Press Association logoPress Association 8/05/2017 John von Radowitz

Gluten intolerance can partly be overcome by swallowing an enzyme pill with food, research has shown.

The simple measure can allow people sensitive to the wheat protein to consume small quantities of gluten without experiencing bloating, diarrhoea and abdominal pain.

Scientists say the discovery could be a "game-changer" for gluten-intolerant individuals who have to be super-careful about what they eat.

Lead researcher Dr Julia Konig, from the University of Orebro in Sweden, said: "Since even small amounts of gluten can affect gluten-sensitive patients, this supplement can play an important role in addressing the residual gluten that is often the cause of uncomfortable symptoms.

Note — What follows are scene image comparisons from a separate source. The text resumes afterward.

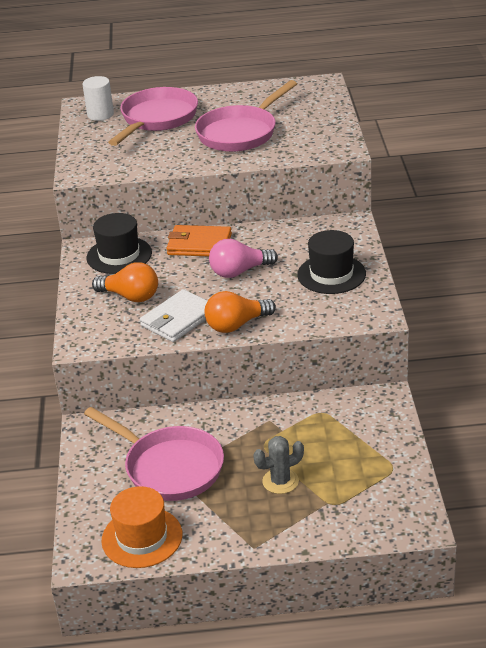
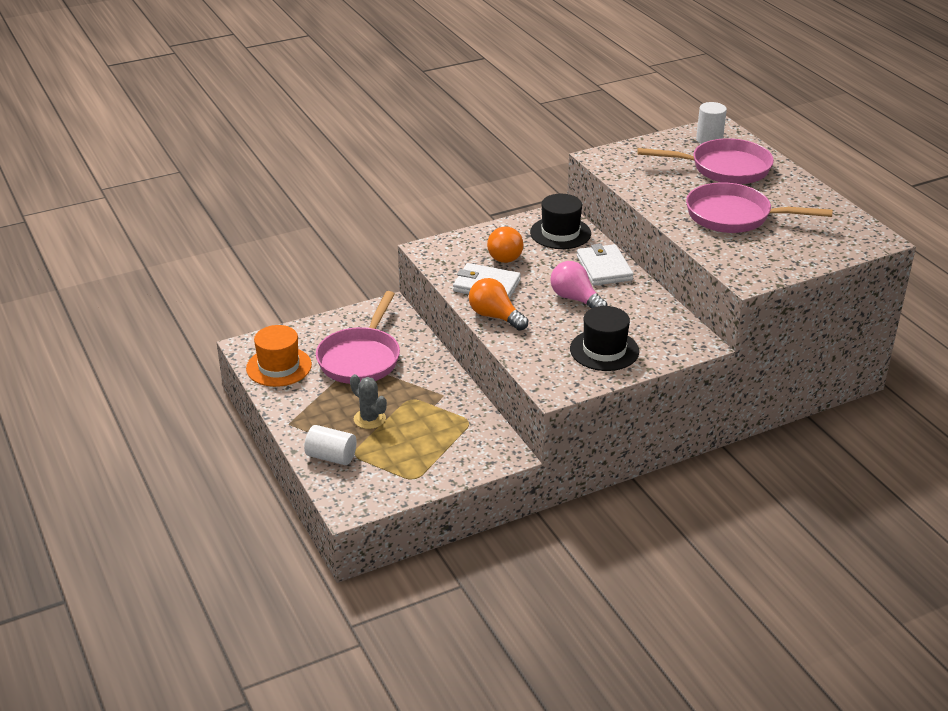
camera: 65 degrees right, 0 degrees up
(199, 244) = (604, 268): orange wallet -> white wallet
(330, 523) = (331, 457): none -> white cylinder

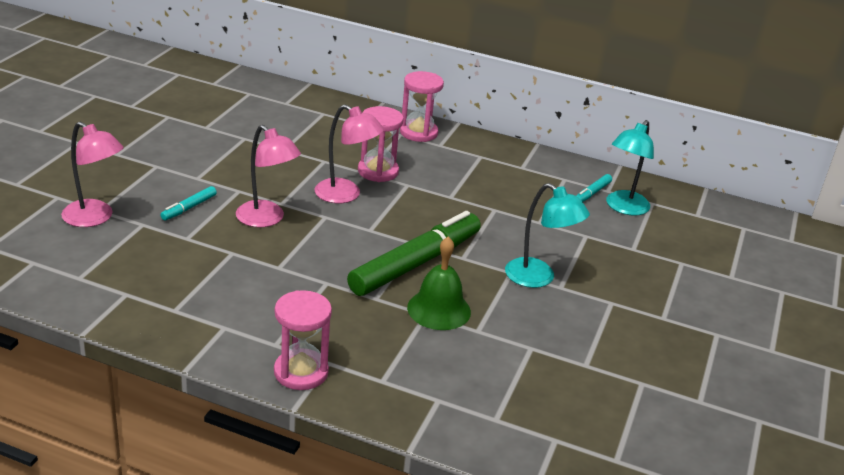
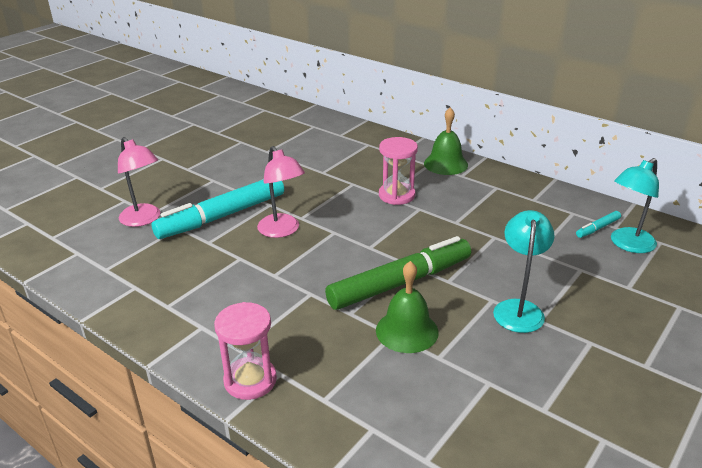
camera: 20 degrees right, 0 degrees up
(189, 208) = (222, 216): turquoise marker -> turquoise marker, size x2.40
(346, 195) = (360, 214): pink lamp -> none
(418, 132) = (445, 164): pink hourglass -> green bell
(538, 278) = (518, 308): turquoise lamp -> turquoise lamp turned 135 degrees counterclockwise

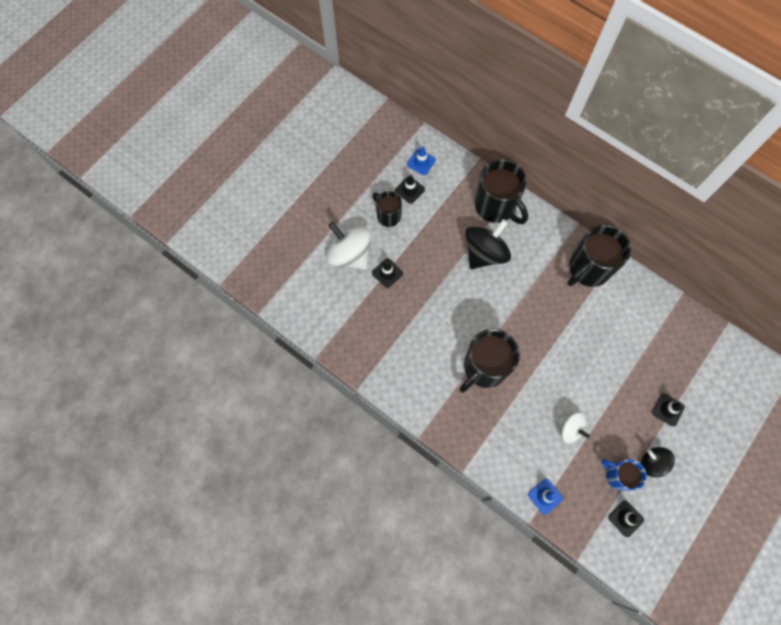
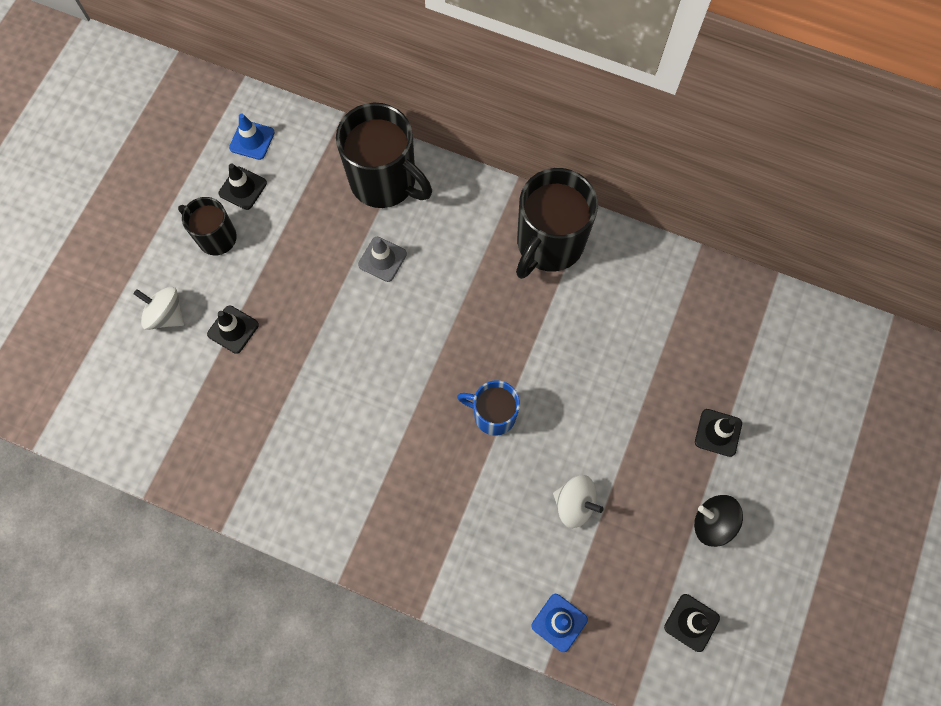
camera: 15 degrees left, 0 degrees up
(350, 255) = (166, 315): white spinning top -> white spinning top, size x0.58
(484, 253) = (382, 259): black spinning top -> grey traffic cone
(484, 367) = (420, 441): black mug -> none
(618, 476) = (665, 558): blue mug -> blue mug (493, 415)

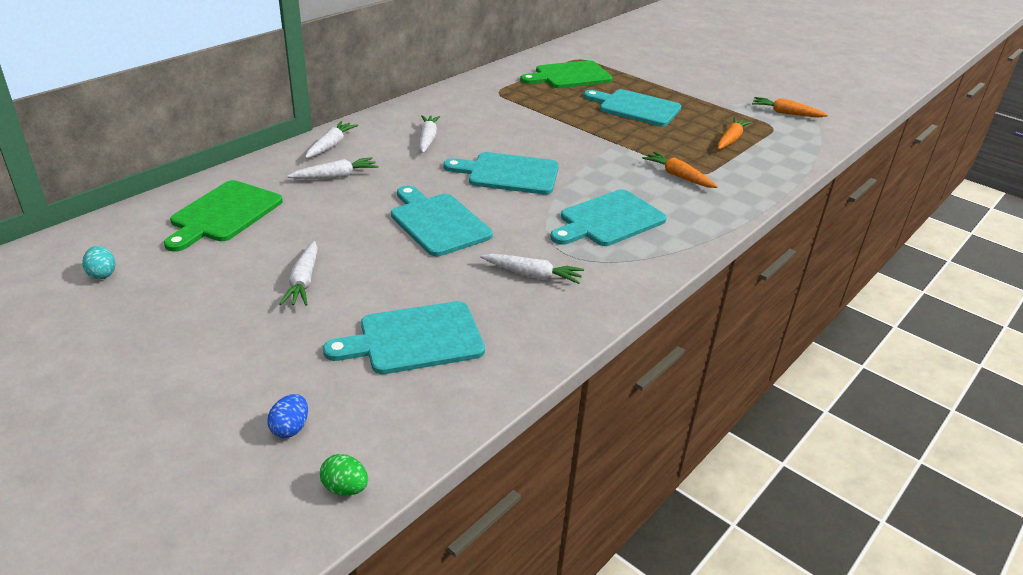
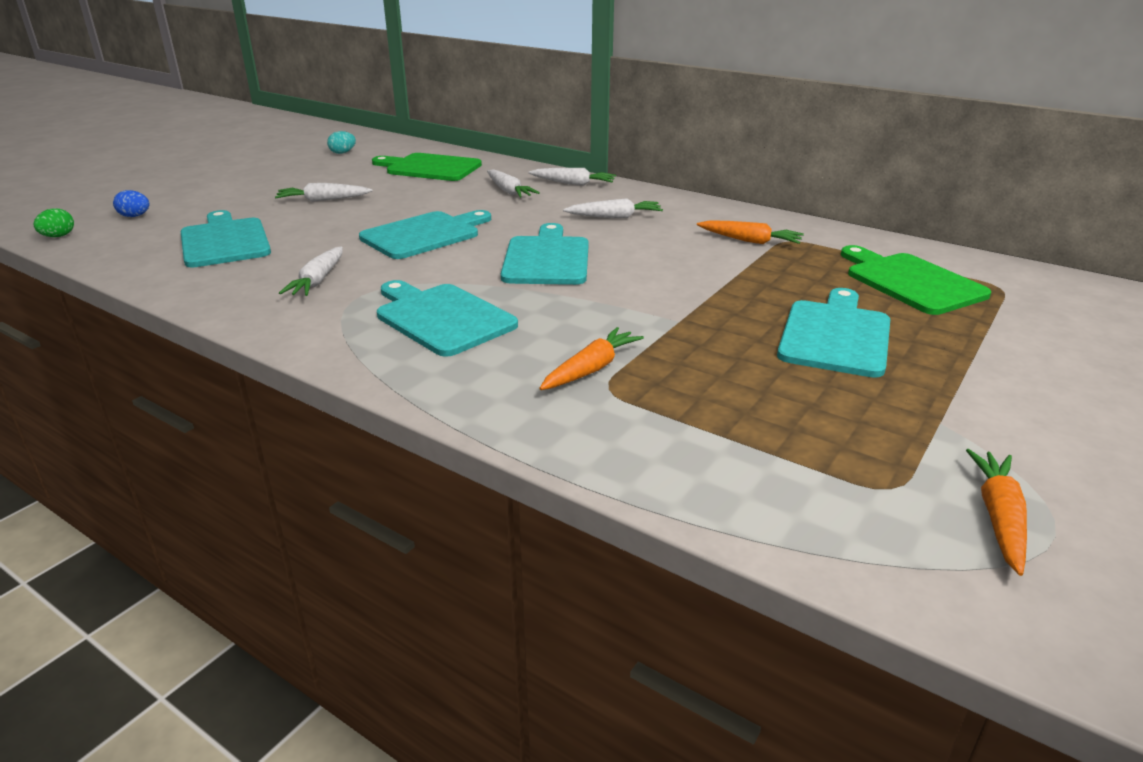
camera: 85 degrees right, 5 degrees down
(731, 139) = (776, 427): orange carrot -> orange carrot (750, 241)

"Studies show that even when following a gluten-free diet, unintentional gluten intake can still occur, depending on how strict a gluten-free dieter is."

For the study, 18 gluten-sensitive volunteers were given a porridge made with two crumbled wheat biscuits containing gluten. They also took high or low doses of the enzyme AN-PEP, or a "dummy" placebo pill.

Both doses of the enzyme were found to break down gluten in the stomach and small intestine. Gluten levels in the stomach were 85 per cent lower in participants who swallowed the enzyme than in those given the placebo.

Compared with the placebo, taking the enzyme lowered gluten levels by up to 87 per cent once food had reached the duodenum, the first part of the small intestine.

The findings were presented to experts attending the Digestive Disease Week 2017 meeting in Chicago.

Dr Konig stressed that the enzyme was not tested on coeliac disease patients, who can be seriously harmed by even small amounts of gluten.